◆ Task statement: All that is wanted is an exact copy of the line containing "représenter précisément la" and the lines after it, through the end of the records.

◆ Items from a data source:
══════════

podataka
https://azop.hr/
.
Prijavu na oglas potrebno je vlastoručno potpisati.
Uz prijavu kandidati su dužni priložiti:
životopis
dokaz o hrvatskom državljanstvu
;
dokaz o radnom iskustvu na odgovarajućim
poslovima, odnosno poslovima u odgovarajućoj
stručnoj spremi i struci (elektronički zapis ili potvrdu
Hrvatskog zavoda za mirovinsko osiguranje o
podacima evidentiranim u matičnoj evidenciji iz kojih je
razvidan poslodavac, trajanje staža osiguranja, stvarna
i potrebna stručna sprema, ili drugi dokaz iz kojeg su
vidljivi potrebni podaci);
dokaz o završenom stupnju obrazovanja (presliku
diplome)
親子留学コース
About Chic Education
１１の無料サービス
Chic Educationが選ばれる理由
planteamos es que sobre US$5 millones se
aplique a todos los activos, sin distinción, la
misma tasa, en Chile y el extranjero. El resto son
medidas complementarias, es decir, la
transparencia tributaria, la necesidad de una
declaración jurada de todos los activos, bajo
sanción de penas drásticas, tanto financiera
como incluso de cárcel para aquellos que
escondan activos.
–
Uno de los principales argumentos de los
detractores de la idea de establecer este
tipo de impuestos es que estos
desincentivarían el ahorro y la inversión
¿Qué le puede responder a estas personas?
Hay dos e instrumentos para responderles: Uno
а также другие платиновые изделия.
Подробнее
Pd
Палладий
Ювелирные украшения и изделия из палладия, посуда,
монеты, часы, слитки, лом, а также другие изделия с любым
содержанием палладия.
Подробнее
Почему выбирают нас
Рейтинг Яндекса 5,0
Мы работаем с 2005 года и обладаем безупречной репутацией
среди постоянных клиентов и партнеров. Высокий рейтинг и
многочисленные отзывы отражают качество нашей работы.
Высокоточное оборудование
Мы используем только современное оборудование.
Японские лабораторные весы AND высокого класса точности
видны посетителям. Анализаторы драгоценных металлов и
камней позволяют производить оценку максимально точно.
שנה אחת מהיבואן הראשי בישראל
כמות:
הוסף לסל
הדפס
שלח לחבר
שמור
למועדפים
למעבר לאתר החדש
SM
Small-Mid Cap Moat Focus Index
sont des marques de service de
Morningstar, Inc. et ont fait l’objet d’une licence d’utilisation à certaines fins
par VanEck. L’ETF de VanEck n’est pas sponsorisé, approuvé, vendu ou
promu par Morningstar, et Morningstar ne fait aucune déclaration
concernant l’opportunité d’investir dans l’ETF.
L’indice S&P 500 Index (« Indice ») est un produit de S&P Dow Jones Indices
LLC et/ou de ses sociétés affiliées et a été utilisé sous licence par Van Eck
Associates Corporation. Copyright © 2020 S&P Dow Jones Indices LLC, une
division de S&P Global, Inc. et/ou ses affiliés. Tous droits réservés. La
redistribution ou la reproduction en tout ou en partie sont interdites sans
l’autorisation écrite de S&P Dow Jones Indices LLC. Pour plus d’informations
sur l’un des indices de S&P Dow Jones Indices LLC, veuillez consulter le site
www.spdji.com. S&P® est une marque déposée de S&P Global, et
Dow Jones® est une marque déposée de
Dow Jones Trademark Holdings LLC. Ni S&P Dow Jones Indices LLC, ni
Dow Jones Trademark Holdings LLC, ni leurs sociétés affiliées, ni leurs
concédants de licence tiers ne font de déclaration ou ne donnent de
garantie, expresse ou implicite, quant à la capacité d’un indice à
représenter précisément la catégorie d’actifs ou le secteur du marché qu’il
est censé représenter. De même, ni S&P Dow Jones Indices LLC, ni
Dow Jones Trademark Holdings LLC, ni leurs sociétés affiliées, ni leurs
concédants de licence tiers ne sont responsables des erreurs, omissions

══════════

◆ Response to the task:
représenter précisément la catégorie d’actifs ou le secteur du marché qu’il
est censé représenter. De même, ni S&P Dow Jones Indices LLC, ni
Dow Jones Trademark Holdings LLC, ni leurs sociétés affiliées, ni leurs
concédants de licence tiers ne sont responsables des erreurs, omissions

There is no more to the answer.